Copy each entry verbatim, excluding its images.

-- Supplied information follows --

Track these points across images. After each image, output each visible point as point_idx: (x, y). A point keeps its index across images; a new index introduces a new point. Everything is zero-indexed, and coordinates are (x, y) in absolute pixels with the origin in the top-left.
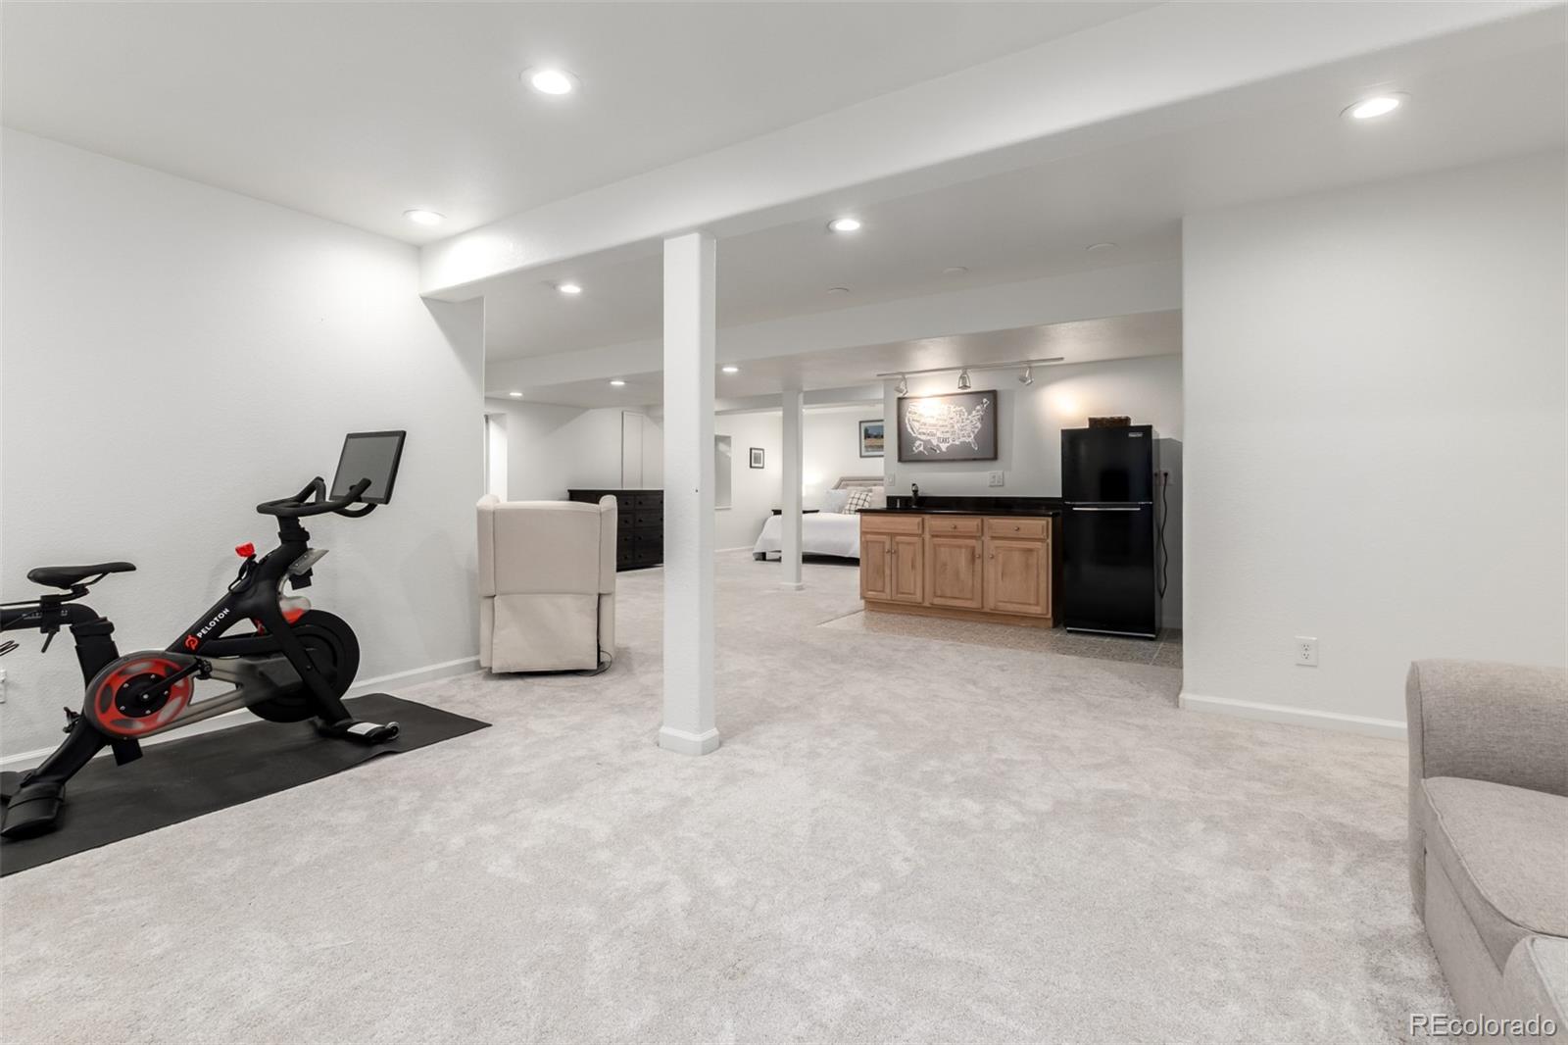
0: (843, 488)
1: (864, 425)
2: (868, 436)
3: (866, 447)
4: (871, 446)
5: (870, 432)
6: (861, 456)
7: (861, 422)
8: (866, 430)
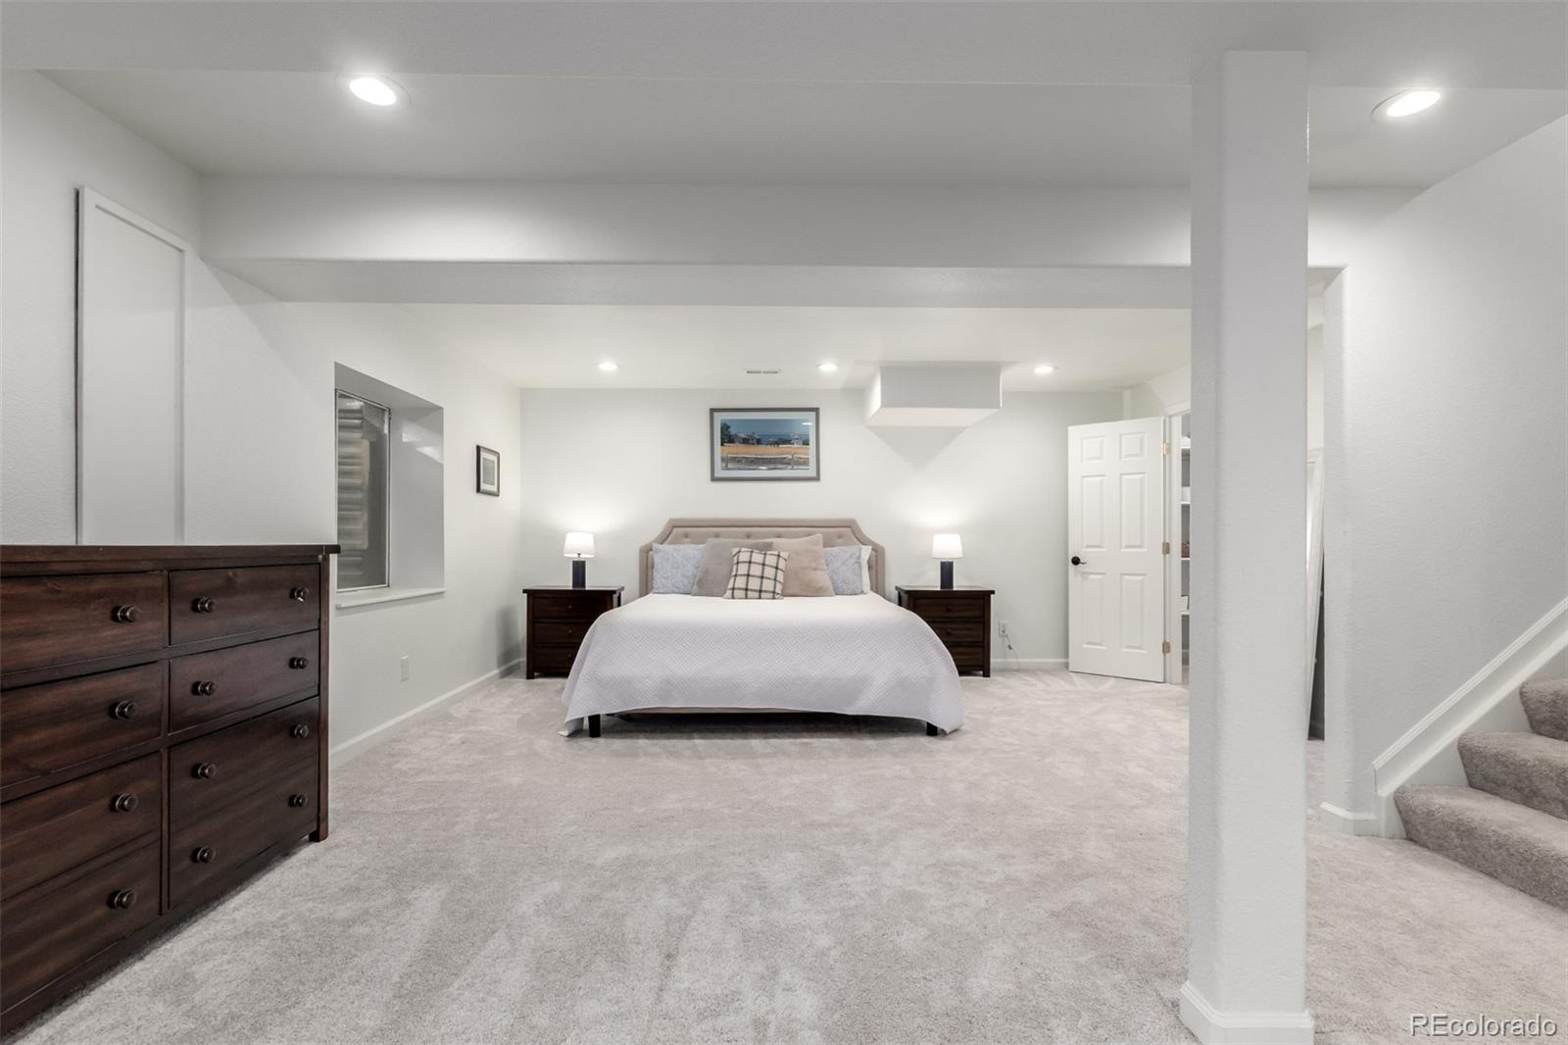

-- Supplied information concluded --

Output for this task:
Track these points across images. After each image, output each visible point as point_idx: (x, y). A point keeps its index across images; a new index introduces a new point. Everything is zero-indexed, and coordinates are (x, y) in absolute pixels with the origin in the top-left.
0: (843, 488)
1: (864, 425)
2: (868, 436)
3: (866, 447)
4: (871, 446)
5: (870, 432)
6: (861, 456)
7: (861, 422)
8: (866, 430)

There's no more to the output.